Jandira Feghali, deputada federal, pelo
PCdoB-RJ, lamentou a partida da professora, a quem classificou como uma
“referência no pensamento crítico brasileiro”.
“Militante do PCB, Maria Lúcia foi presa política durante a ditadura militar, enfrentando a repressão com coragem e determinação. Sua trajetória acadêmica e política é um exemplo de luta pela democracia, justiça social e educação pública. Sua ausência será sentida, mas seu legado seguirá vivo em nossa memória e nas futuras gerações”, afirmou numa rede social.
A ministra de Gestão e Orçamento, Esther
Dweck, também prestou homenagem à professora de quem foi colega na UFRJ, onde
Maria Lúcia lecionou Ciência Política no Instituto de Economia da UFRJ de desde
1986:
“ Recebi com muita tristeza a notícia do
falecimento da querida professora Maria Lucia Werneck. Ela sempre foi uma voz
firme em defesa da democracia e de um Estado inclusivo. Seus estudos sobre
políticas me inspiram todos os dias na condução do ministério”.
Maria Lucia formou-se em Ciência Política
pelo Instituto de Filosofia e Ciências Sociais (Ifcs) da UFRJ e obteve título
de doutora pelo Instituto Universitário de Pesquisas do Rio de Janeiro
(Iuperj).

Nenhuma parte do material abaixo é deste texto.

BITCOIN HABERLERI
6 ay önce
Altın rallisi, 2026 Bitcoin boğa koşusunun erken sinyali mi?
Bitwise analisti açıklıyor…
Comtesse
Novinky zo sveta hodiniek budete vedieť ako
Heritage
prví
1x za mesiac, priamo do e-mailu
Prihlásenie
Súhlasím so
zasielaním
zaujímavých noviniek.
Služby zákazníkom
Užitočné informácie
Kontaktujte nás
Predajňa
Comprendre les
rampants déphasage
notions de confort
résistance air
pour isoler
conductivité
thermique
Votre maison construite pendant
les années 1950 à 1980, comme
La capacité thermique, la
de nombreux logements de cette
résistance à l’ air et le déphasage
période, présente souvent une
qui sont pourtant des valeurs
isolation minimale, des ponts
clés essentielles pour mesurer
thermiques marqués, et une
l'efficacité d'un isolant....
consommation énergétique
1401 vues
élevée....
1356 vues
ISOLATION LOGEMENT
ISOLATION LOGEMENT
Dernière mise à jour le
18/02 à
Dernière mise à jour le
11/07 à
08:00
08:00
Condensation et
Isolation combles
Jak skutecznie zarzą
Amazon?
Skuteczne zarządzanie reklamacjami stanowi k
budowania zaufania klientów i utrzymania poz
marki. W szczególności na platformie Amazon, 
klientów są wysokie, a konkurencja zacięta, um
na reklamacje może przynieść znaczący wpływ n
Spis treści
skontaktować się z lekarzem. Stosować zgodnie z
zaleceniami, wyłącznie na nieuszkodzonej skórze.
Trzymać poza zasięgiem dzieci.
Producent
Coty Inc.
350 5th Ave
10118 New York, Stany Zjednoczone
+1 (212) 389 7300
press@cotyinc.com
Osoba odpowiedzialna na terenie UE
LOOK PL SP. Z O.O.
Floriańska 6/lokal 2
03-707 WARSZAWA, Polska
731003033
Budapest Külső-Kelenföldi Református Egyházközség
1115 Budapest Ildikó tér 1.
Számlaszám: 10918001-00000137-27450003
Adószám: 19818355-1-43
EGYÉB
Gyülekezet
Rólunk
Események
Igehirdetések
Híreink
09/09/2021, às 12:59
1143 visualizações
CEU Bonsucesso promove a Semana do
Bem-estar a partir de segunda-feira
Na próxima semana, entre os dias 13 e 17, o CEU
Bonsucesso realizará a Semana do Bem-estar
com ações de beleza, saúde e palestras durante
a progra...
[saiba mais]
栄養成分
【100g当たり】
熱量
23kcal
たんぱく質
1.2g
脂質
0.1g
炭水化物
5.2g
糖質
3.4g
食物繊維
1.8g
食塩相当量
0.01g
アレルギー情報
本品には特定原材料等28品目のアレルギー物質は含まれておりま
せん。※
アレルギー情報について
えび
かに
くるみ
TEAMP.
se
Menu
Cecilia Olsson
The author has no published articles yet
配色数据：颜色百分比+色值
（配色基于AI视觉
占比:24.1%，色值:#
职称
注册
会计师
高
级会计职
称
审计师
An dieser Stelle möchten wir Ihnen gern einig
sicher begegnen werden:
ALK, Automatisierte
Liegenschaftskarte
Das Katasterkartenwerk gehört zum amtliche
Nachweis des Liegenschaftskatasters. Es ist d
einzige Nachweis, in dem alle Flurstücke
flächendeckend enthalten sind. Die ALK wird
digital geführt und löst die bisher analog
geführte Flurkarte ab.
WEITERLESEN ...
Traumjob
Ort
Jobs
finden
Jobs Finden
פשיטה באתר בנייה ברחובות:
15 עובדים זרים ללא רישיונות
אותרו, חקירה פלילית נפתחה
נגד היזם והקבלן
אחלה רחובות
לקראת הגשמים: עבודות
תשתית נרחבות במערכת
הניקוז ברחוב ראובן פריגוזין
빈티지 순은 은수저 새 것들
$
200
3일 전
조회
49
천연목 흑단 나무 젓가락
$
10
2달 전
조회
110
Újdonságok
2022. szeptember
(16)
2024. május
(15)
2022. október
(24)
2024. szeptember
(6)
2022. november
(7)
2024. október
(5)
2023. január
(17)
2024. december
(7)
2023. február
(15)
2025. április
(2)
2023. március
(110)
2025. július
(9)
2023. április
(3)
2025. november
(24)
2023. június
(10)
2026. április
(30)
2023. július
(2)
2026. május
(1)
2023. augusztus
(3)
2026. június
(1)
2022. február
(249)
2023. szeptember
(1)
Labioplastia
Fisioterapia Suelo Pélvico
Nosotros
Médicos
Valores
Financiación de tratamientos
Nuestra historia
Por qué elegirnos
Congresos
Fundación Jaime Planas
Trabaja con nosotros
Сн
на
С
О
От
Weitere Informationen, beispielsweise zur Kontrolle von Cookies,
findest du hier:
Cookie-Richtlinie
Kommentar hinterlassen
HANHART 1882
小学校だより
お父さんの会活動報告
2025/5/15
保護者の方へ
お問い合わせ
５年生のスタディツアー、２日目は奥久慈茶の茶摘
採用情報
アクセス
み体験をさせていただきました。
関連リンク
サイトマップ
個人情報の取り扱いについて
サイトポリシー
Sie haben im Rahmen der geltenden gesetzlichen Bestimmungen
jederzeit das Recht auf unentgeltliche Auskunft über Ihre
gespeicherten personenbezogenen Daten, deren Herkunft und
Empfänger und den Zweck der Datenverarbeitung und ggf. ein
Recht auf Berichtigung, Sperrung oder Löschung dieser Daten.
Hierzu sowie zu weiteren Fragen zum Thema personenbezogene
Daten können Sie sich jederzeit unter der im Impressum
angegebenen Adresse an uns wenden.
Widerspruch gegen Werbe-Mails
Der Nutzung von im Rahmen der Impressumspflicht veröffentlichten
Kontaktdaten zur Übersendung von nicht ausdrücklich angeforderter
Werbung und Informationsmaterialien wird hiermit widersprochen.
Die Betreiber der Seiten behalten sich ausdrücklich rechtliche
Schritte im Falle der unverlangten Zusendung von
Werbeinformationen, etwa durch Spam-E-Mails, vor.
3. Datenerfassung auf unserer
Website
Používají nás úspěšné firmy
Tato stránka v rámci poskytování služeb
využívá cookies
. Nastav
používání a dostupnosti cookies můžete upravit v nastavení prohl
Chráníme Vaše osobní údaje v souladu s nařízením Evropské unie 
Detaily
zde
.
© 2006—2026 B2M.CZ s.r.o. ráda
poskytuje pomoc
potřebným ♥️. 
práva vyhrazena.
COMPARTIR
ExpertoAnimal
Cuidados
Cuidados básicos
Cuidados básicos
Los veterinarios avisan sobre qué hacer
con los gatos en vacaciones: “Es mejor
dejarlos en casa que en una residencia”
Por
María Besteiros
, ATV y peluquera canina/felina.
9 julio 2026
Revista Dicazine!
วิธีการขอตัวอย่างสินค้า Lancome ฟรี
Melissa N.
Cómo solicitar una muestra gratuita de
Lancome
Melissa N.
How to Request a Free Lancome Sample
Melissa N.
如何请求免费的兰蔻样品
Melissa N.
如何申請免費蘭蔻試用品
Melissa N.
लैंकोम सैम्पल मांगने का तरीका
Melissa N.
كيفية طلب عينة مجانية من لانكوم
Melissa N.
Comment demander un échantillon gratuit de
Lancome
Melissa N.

Era especialista em sistemas de seguridade e se tornou referência no
tema. Não aceitava a mercantilização dos serviços de saúde, de previdência e de
assistência social, serviços que protegeram os cidadãos nas crises. Em 2019,
ela lembrou da importância dos sistemas de bem-estar social para dar conta da
recessão que se instalou após as turbulências financeiras de 2008.
“Os sistemas criados naquele período, que
ficaram conhecidos como de bem-estar social, não foram desmantelados, mesmo com
todas as restrições que foram impostas para fazer frente ao controle fiscal a
partir dos anos 1980. O cartão-alimentação americano é um desses. Na crise de
2008, ele foi usado para aliviar a situação de pobreza. A saúde continua
pública na Inglaterra, a Alemanha continua pagando bônus para o terceiro filho,
e o seguro desemprego funciona”, lembrou ela em entrevista ao GLOBO em 2019.
No Brasil, no início de 2023, depois que a
Reforma da Previdência, que combatia, foi aprovada, ela lembrou que o sistema
previdenciário brasileiro ainda é um dos maiores do mundo :
“Muitos analistas afirmam que a nossa
Previdência é um dos maiores programas de distribuição de renda do mundo, senão
o maior. É um programa superlativo. Com a inclusão da aposentadoria rural,
ficou um sistema redistributivo. Desde as primeiras Caixas de Aposentadoria, o
sistema vem expandindo sua cobertura, estendendo a proteção a trabalhadores
rurais e àqueles que não conseguiam ter tempo de contribuição para requerer o
pecúlio.”, disse ao GLOBO.
Maria Lucia orientou a tese de doutorado da
sanitarista Ligia Bahia e ajudou a criar, em 2003, com o Laboratório de Estudos
de Política de Saúde e Seguridade.
_Foi um expoente entre os intelectuais da sua
geração que participou da formulação do texto constitucional, do conceito de
seguridade social _ afirmou Ligia Bahia.
Em nota, o Instituto de Economia da UFRJ
destacou os cargos de destaque que a professora assumiu na sua carreira
acadêmica:
“Professora de Ciência Política no IE, Maria
Lucia teve papel fundamental no desenvolvimento acadêmico e político da
Universidade. Ocupou cargos de destaque, como decana do Centro de Ciências
Jurídicas e Econômicas (CCJE) e presidente da Associação dos Docentes da UFRJ
(Adufrj), entre 2017 e 2019. Foi diretora de Graduação e Administrativa do IE,
sempre conhecida por sua liderança assertiva e pela busca por melhorias no
ensino público”.
Entre os escritos, dois livros são citados
por Marcelo Burgos na página da Sociedade Brasileira de Sociologia: "A
Administração do “Milagre” – O Conselho Monetário Nacional – 1964-1974, de
1987, Editora Vozes; e "A Americanização (perversa) da seguridade social
no Brasil. Estratégias de bem-estar e políticas públicas", de Editora
Revan, Rio de Janeiro.
Em 2015, em artigo, a professora lamentou a
falta de espírito público no país: “Público, no Brasil, consiste numa categoria
amorfa: uma noção de baixa intensidade. A esfera pública é entendida como terra
de ninguém e portanto passível de ser capturada por cada um. O individualismo
predatório, entretanto, não é distribuído igualitariamente por toda a
população. O poder de impor interesses não é simétrico”.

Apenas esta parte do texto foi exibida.